## EXERCISE BRIEF
Copy out word for word the lines from the very first one through the line containing "subtitle Upgrading EBS", including that line.

____________

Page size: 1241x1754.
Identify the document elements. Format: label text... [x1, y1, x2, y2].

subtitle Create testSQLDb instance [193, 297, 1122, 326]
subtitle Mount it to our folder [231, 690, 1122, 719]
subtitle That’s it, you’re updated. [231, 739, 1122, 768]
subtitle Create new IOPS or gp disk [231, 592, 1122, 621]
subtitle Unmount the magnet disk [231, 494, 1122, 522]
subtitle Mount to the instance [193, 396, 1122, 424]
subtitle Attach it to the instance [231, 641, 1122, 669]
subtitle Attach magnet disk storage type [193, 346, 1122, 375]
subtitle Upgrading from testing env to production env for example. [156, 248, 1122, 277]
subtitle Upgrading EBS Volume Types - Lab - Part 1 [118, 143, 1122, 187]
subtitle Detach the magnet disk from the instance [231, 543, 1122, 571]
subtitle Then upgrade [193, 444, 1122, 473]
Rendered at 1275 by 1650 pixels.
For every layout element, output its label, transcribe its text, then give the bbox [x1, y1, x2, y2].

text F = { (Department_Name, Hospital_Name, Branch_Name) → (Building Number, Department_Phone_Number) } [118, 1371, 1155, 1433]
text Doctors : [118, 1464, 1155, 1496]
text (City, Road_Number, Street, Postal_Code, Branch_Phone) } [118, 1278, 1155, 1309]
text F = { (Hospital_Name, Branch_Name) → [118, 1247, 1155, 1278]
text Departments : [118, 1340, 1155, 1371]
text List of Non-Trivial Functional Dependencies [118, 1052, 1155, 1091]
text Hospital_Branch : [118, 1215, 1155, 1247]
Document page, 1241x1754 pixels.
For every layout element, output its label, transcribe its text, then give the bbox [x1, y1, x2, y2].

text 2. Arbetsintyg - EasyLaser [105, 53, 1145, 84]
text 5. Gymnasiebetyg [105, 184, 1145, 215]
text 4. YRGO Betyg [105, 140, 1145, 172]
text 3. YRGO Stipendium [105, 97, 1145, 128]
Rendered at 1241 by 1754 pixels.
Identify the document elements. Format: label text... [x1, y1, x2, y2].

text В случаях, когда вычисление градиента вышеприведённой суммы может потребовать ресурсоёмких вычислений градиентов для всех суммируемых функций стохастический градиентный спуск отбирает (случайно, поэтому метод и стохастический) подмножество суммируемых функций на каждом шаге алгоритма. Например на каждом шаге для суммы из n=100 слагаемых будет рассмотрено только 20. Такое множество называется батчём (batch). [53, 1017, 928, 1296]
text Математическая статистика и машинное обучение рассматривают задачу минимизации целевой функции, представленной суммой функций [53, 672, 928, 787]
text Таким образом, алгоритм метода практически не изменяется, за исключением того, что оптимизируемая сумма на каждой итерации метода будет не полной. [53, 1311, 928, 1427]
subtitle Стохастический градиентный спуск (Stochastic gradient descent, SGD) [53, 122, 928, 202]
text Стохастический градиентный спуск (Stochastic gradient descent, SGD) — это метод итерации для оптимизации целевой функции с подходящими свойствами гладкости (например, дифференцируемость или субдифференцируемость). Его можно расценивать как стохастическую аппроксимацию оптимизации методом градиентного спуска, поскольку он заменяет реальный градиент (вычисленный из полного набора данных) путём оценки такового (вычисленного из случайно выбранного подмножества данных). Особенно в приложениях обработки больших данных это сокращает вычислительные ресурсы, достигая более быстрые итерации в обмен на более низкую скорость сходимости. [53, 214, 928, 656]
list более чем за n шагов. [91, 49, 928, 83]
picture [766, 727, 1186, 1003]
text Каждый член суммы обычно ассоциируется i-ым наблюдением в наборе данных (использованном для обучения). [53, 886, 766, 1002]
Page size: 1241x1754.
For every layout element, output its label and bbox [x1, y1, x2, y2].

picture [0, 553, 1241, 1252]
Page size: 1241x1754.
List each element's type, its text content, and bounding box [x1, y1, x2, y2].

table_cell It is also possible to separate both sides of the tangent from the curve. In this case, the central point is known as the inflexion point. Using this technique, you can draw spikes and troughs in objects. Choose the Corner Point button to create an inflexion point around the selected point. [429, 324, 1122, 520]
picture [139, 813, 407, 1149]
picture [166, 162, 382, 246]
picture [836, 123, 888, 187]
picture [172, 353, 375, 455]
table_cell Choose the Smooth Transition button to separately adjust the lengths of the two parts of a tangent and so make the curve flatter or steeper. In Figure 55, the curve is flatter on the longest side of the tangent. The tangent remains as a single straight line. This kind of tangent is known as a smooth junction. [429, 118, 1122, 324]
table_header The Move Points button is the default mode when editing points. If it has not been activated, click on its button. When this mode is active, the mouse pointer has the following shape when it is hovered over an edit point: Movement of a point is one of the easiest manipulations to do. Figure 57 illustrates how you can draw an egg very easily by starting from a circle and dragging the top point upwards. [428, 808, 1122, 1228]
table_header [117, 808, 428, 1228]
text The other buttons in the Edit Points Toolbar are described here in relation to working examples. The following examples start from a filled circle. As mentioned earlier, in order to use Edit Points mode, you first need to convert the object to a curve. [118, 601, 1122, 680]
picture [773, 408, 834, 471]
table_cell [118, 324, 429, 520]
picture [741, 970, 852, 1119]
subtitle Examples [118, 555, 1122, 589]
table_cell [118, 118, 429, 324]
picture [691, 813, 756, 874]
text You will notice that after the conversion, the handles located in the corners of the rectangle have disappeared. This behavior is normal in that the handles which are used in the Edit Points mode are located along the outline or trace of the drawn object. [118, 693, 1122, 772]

____________

## TASK ANSWER
Page size: 1241x1754.
Identify the document elements. Format: label text... [x1, y1, x2, y2].

subtitle Create testSQLDb instance [193, 297, 1122, 326]
subtitle Mount it to our folder [231, 690, 1122, 719]
subtitle That’s it, you’re updated. [231, 739, 1122, 768]
subtitle Create new IOPS or gp disk [231, 592, 1122, 621]
subtitle Unmount the magnet disk [231, 494, 1122, 522]
subtitle Mount to the instance [193, 396, 1122, 424]
subtitle Attach it to the instance [231, 641, 1122, 669]
subtitle Attach magnet disk storage type [193, 346, 1122, 375]
subtitle Upgrading from testing env to production env for example. [156, 248, 1122, 277]
subtitle Upgrading EBS Volume Types - Lab - Part 1 [118, 143, 1122, 187]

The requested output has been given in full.